A force/angle graph depiction doesn’t necessarily change the plotting of strength and force development with increases in strength. It does however, give a clear indication of where this strength is expressed.

Increases in strength throughout the joints full range of motion depends on the particular joint angle that was maximally trained during the training period. If this is produced at the point of the greatest muscle length then this strength, which is greatest at the smallest degree of flexion or near the least amount of extension in the joint transfers to the other joint angles in a relatively uniform fashion.

However if this strength is produced while the muscle is in a contracted state the increase in strength is larger. But the strength transfer is expressed as an inverse ratio according to the angle of the joint. The farther away from the original joint angle used during training, the less the training effect will be on the joint. At the training angle there is a larger resultant maximum force developed than in the next nearest joint angles.

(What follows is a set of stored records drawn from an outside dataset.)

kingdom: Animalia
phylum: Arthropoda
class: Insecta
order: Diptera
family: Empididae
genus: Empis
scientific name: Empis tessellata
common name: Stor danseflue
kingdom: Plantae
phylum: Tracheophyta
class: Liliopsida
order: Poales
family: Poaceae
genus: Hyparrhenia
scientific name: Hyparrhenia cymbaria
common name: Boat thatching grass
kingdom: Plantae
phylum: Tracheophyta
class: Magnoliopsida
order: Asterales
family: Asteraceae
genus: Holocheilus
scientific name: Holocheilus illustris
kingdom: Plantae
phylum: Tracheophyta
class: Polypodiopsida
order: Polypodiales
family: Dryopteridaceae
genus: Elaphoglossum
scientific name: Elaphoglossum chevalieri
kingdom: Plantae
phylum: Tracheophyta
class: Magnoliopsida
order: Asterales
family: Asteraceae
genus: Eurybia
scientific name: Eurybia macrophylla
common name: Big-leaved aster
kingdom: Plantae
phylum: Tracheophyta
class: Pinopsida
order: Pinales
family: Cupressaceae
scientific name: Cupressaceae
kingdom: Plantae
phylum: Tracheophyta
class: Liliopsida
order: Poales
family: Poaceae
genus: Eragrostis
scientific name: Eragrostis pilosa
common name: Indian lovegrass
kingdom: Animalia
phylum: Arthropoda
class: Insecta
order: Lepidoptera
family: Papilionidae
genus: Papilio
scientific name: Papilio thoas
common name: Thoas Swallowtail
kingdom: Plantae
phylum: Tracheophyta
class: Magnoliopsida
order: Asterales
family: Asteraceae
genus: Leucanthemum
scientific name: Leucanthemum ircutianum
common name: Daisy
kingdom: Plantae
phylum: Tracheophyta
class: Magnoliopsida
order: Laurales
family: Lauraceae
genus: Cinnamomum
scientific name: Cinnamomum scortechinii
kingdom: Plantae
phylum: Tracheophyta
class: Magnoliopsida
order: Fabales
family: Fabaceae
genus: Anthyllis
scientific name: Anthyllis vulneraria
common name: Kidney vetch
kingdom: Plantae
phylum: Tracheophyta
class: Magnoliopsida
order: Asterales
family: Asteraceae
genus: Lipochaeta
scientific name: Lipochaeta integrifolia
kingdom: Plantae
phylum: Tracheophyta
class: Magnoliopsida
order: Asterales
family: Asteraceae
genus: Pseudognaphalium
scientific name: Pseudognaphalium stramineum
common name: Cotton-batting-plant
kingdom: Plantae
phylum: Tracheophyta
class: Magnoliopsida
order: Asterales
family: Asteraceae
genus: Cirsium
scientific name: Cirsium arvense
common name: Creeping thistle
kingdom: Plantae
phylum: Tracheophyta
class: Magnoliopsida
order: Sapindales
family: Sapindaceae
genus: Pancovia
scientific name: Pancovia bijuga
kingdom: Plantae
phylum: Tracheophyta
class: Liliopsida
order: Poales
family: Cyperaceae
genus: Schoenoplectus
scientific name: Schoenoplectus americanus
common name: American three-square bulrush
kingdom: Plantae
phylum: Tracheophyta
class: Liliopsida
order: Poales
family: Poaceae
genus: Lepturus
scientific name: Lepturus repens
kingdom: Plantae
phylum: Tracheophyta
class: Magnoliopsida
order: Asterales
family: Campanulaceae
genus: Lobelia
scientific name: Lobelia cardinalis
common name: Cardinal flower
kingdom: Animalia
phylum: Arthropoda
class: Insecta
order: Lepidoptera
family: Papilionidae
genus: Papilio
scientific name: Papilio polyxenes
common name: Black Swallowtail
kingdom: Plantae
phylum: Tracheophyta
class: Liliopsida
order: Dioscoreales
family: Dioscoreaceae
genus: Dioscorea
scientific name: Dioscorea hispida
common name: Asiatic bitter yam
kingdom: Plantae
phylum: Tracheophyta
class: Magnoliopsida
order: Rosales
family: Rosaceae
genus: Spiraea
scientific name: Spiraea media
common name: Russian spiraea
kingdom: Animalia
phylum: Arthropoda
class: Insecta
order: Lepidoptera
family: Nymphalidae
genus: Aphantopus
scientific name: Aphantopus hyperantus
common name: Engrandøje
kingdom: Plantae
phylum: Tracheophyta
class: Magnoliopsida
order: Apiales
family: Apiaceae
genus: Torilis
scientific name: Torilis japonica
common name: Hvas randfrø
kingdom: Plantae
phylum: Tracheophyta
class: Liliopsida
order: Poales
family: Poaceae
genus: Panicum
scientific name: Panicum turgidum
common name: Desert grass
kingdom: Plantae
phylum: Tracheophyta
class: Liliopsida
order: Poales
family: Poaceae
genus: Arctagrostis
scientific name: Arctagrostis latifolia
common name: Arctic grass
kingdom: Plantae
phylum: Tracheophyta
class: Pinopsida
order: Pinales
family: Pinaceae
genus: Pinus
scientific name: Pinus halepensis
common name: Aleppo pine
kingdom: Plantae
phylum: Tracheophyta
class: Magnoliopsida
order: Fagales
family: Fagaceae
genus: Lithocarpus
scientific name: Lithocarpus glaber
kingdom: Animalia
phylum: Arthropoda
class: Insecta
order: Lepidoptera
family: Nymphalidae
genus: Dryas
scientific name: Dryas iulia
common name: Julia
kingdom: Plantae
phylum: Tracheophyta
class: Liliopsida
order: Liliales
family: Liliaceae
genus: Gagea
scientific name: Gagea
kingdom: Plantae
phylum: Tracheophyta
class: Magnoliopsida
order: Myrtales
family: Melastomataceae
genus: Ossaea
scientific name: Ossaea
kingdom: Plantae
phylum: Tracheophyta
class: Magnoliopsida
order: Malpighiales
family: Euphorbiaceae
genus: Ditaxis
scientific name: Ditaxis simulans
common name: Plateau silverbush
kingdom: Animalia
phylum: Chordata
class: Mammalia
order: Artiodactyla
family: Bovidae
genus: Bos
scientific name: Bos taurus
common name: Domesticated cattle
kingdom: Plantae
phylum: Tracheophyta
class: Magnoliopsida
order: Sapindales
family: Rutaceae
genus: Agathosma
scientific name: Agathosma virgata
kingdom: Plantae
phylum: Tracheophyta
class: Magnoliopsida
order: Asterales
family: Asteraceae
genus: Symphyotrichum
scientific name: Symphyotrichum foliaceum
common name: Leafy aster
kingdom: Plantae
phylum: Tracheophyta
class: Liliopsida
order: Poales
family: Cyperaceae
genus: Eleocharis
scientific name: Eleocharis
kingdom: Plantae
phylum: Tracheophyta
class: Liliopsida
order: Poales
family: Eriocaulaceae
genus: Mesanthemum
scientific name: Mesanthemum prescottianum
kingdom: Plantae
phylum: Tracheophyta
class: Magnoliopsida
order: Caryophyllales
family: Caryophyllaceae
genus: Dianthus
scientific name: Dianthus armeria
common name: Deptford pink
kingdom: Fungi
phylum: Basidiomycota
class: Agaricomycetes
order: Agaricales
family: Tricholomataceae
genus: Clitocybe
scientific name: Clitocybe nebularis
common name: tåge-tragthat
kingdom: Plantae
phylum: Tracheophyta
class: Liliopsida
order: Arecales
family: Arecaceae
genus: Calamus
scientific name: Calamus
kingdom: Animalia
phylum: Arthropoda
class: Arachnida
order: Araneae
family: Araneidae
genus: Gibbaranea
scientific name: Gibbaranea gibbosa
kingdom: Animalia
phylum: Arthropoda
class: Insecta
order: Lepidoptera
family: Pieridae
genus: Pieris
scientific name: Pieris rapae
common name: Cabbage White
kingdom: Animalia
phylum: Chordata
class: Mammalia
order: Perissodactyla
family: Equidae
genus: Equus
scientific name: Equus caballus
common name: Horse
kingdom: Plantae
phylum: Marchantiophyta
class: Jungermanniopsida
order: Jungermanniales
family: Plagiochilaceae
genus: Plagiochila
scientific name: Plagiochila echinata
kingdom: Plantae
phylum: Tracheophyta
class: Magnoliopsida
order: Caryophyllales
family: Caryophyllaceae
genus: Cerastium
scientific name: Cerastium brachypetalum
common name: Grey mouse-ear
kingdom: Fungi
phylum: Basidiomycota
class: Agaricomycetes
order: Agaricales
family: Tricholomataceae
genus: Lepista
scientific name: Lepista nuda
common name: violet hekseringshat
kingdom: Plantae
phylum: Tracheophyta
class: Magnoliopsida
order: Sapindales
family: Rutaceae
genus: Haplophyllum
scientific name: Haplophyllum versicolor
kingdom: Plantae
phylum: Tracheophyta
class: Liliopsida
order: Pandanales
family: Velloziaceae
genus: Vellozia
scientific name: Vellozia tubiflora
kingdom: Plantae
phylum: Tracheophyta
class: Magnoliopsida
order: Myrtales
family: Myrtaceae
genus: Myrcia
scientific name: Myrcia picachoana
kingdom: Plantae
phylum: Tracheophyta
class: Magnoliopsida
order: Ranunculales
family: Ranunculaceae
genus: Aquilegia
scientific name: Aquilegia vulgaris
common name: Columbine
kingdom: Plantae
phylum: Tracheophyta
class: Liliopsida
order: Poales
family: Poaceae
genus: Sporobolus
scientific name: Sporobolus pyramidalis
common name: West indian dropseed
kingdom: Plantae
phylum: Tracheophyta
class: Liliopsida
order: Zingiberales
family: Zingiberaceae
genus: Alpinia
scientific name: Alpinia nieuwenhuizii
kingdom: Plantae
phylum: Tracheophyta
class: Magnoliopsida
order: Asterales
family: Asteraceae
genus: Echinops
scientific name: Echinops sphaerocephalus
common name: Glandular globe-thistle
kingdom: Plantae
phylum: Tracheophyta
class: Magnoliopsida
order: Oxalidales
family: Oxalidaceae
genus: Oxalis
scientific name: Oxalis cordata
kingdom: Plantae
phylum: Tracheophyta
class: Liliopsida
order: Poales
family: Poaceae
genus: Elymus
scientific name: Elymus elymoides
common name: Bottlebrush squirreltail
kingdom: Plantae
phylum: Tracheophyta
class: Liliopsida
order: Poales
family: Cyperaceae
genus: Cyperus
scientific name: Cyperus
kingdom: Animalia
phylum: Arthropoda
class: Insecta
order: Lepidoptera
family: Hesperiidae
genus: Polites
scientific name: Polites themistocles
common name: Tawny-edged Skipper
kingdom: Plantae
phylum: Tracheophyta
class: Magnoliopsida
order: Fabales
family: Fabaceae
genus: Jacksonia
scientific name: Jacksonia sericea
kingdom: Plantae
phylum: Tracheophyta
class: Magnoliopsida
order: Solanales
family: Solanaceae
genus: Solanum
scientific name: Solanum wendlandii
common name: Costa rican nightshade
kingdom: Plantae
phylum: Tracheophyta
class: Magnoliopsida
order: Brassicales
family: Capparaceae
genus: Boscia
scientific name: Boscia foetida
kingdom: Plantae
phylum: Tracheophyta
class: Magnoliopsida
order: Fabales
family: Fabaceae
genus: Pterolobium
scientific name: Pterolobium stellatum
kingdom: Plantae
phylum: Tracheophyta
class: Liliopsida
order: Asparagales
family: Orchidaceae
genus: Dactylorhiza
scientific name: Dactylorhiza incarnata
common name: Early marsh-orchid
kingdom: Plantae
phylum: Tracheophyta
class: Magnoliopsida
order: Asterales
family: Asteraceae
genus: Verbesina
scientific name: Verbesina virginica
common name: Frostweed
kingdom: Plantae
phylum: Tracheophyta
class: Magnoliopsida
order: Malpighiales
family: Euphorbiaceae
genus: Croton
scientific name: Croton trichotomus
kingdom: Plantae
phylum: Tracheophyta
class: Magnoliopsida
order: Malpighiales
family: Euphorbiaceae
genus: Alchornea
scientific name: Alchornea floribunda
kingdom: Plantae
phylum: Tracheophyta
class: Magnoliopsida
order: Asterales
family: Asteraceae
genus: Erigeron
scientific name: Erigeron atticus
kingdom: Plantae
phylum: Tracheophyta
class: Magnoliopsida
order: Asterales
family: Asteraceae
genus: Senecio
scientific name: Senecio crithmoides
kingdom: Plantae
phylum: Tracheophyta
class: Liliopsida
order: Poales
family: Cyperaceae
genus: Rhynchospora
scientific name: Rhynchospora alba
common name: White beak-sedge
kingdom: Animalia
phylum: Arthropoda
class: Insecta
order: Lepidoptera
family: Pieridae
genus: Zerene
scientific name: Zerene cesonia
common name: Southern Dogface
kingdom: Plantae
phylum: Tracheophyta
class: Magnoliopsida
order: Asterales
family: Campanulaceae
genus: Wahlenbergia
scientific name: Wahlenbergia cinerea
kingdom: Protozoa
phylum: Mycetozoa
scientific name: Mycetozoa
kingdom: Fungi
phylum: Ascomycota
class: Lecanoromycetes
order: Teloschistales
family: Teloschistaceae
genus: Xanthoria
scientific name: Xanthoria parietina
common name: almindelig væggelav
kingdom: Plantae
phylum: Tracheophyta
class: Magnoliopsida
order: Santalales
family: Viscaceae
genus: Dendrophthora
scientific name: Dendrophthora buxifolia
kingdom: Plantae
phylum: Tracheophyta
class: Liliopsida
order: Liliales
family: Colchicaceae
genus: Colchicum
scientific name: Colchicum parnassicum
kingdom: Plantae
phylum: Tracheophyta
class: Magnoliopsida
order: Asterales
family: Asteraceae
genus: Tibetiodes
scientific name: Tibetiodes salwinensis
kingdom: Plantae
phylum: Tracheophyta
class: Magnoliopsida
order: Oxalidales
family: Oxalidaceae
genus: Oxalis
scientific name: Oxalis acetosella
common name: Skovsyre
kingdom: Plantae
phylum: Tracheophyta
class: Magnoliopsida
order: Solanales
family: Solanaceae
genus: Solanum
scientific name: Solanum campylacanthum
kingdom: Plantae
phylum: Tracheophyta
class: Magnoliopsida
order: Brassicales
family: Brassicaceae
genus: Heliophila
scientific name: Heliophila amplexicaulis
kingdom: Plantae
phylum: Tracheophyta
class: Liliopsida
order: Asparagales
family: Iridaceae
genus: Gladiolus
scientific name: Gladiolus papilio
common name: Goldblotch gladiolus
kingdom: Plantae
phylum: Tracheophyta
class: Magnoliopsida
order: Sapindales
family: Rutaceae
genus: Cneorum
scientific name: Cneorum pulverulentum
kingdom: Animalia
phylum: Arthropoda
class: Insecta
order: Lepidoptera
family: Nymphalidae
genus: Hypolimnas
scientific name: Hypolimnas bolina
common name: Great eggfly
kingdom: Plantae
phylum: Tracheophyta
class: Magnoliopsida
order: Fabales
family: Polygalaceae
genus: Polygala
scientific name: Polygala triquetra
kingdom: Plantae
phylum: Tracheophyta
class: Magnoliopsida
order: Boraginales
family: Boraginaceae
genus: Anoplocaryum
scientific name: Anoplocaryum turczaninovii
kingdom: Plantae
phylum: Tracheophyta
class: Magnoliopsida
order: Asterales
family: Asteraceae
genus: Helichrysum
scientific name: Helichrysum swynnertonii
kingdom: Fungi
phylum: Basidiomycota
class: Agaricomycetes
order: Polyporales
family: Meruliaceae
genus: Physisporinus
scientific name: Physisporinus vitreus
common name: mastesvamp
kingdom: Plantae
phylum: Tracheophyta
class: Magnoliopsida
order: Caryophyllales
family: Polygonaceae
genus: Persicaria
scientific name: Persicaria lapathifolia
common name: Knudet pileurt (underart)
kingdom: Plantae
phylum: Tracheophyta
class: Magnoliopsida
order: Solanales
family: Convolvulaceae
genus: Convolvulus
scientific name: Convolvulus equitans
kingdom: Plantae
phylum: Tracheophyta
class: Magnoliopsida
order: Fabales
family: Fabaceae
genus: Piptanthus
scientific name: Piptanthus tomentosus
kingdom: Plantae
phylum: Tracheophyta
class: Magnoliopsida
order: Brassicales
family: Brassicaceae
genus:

Training throughout a wide range of motion in the greatest amplitudes possible within individual limitations produces the largest increases in strength primarily in kinematic pairs-two actively combined and adjacent joints. This applies most frequently to the joints that have multiple planes of motion such as the glenoidhumeral (shoulder) see the training methods that are included in The Ultimate Bench Press Manual for details, talocrural (relating to the interaction of the ankle and bones of the leg), and the iliofemoral (the relationship between the uppermost and widest of the three lateral halves of the pelvis and the femur) joints


Individuals have innate qualities of movement and abilities to express strength and power in a particular form and manner. Perfecting a movement pattern while producing maximal strength and power depends upon the make up of the person, the joint angles at which the training takes place and the amplitude of the movement. Training with this background information in mind will produce benefits to an athlete.